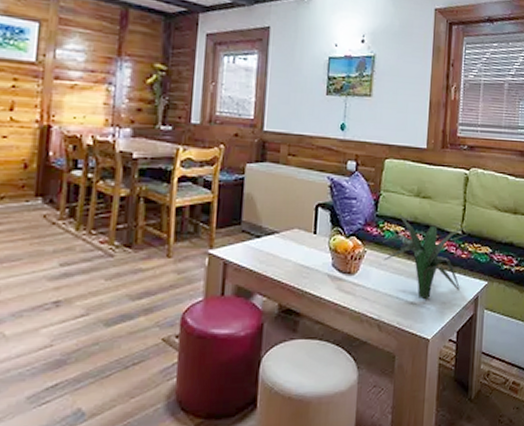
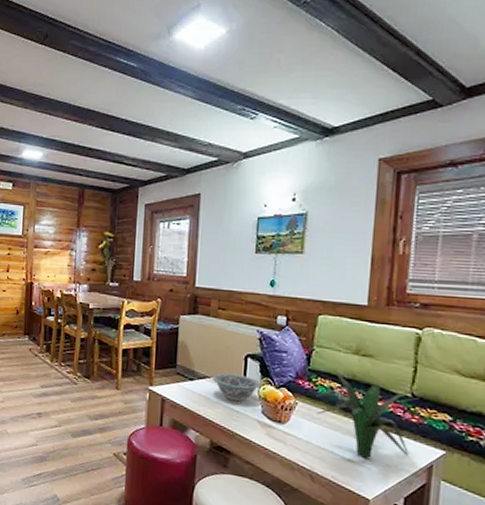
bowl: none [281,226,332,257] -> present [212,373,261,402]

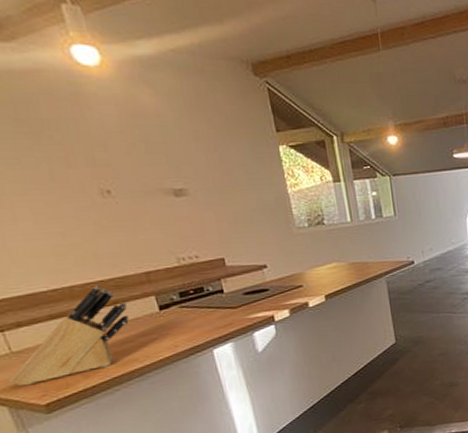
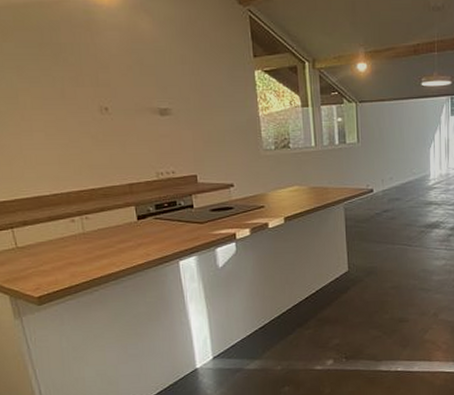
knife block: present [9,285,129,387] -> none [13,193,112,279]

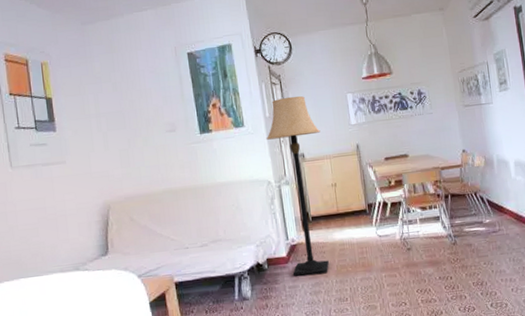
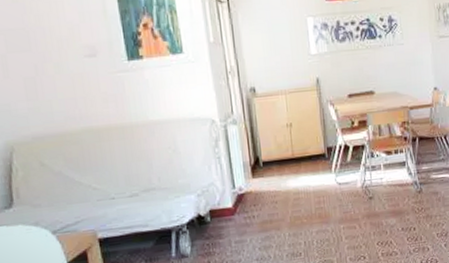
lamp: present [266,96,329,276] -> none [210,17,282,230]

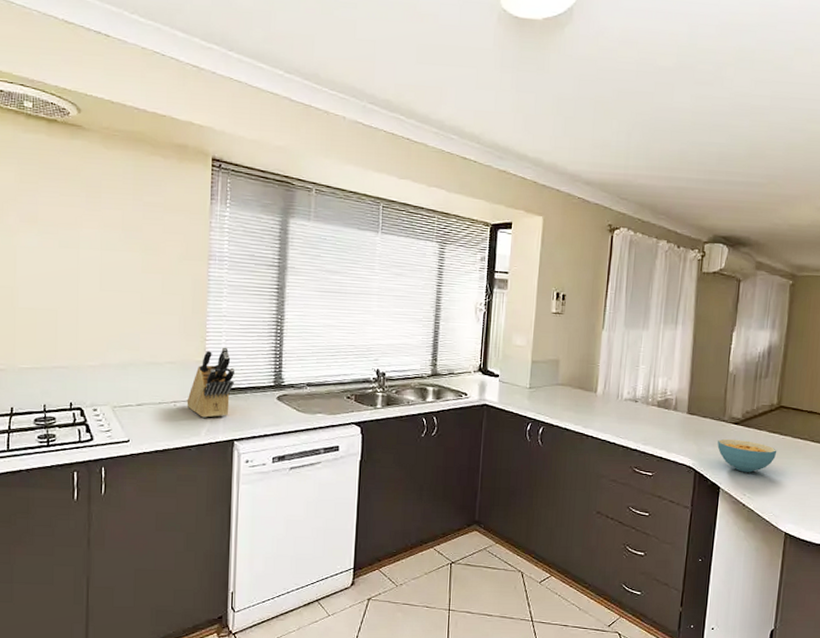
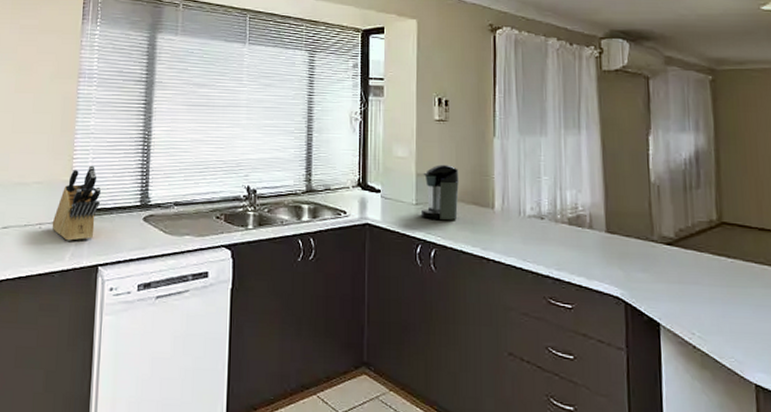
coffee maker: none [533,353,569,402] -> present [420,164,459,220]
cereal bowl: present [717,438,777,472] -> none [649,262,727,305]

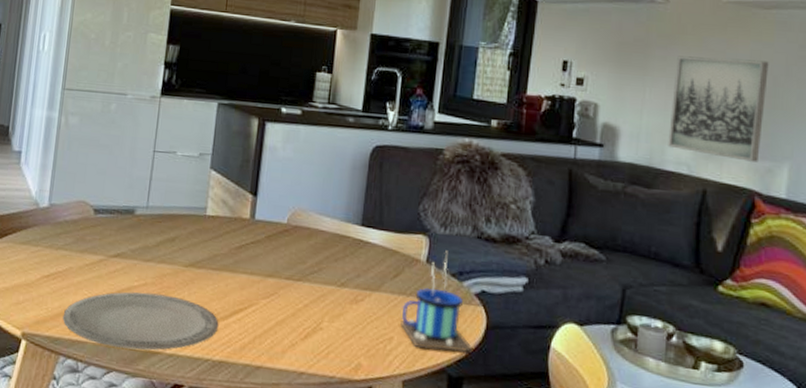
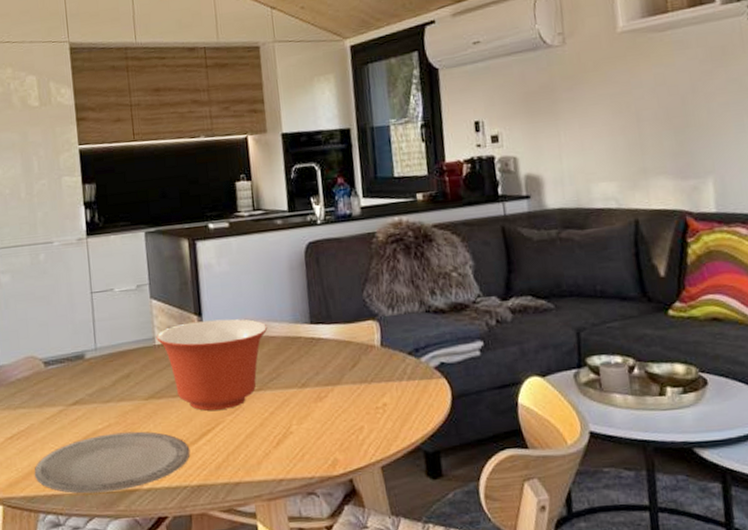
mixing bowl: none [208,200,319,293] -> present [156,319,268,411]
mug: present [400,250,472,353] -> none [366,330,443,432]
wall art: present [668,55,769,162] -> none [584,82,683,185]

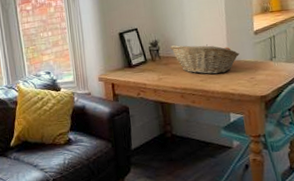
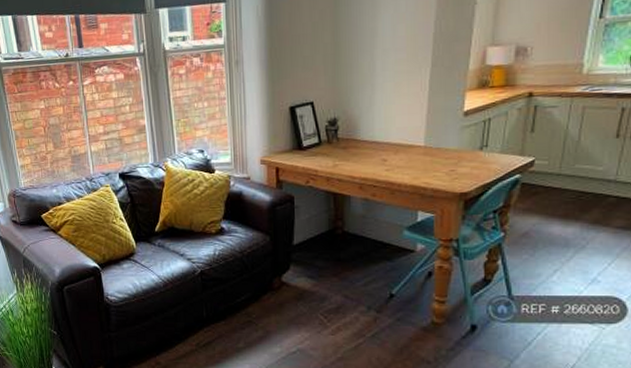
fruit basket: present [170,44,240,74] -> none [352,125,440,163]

* _Request_
Copy out every line of the data that includes the word "bowl".

* _Task result_
bowl: none [281,226,332,257] -> present [212,373,261,402]
cereal bowl: present [717,438,777,472] -> none [649,262,727,305]
mixing bowl: none [208,200,319,293] -> present [156,319,268,411]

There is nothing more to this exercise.